Una volta alla nazionale, Bill puntò su una strategia di gioco difensiva (l'ex difensore dà particolare enfasi a questo aspetto del gioco) e vinse la Coppa del Mondo nel 2012, totalizzando dieci vittorie su dieci. La formazione russa era molto più forte rispetto alle squadre avversarie. Un anno dopo, tuttavia, senza Malkin e Datsyuk, la squadra subì una delle sconfitte più umilianti della storia. Nei quarti di finale della Coppa del Mondo, gli americani batterono la squadra di Bilyaletdinov con uno schiacciante 8 a 3. "Pensi che non mi vergogni? Non ho mai perso in questo modo", mi disse Bilyaletdinov dopo la sconfitta.
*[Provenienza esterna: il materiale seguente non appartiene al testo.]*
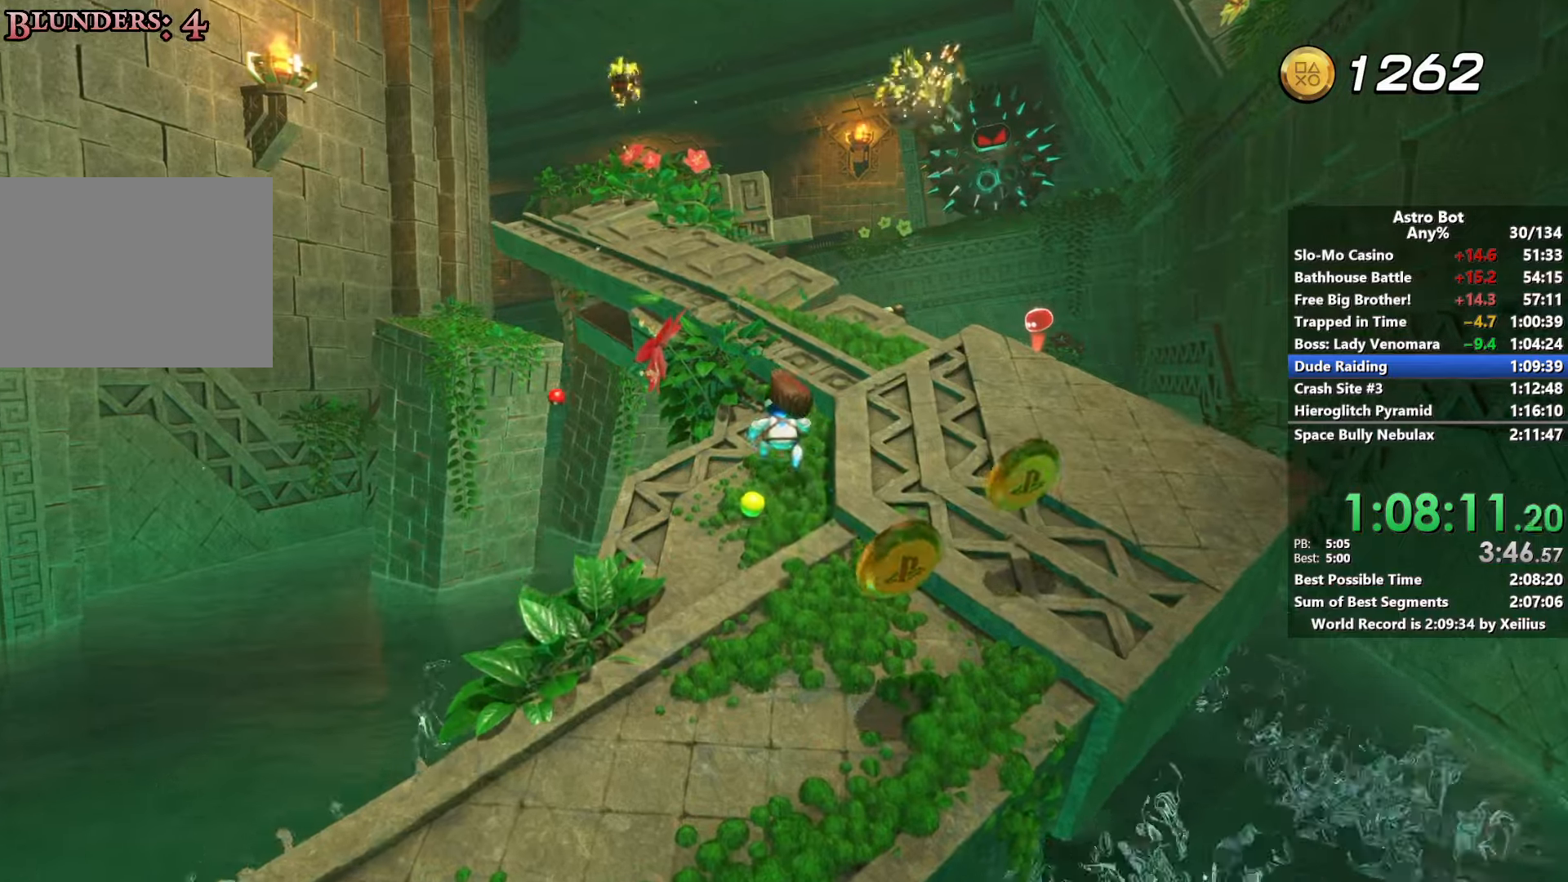
{"buttons": [], "left_stick": "up", "right_stick": "center", "events": [[317, "CROSS", "up"]]}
Nonostante tutto, Zinetula continua ancora oggi a usare una tattica, sotto molti aspetti, discutibile. Nella sua nazionale, due linee giocano con un accento sull’attacco, mentre il compito delle altre due è bloccare i giocatori rivali. Per questo motivo, nella formazione olimpica che giocherà a Sochi, non figurano grandi attaccanti, nemmeno per gli standard della Khl: segnano poche reti, ma in compenso sanno perfettamente come sfondare le linee avversarie. Questo stile di gioco suscita il malcontento di una parte dei tifosi. Ciononostante, nel caso la squadra riesca a vincere a Sochi, la scelta di Bilyaletdinov verrà sicuramente perdonata.
Nulla di intentato
Bilyaletdinov sa più di chiunque altro che cosa ci si aspetti da lui alle Olimpiadi di Sochi. Ciononostante, in un'intervista a RIA Novosti, alla domanda se questo torneo è il più importante della sua vita, l’allenatore ha risposto evasivamente: “Per me è importante. Ho partecipato a due Olimpiadi in qualità di giocatore, a una come assistente dell’allenatore, e adesso vi partecipo in qualità di capo allenatore. Per me si tratta chiaramente di una sfida. Un’opportunità per mettermi alla prova, dimostrare le mie capacità. Qualora non dovesse bastare?... Cercherò, in ogni caso, di fare il possibile”.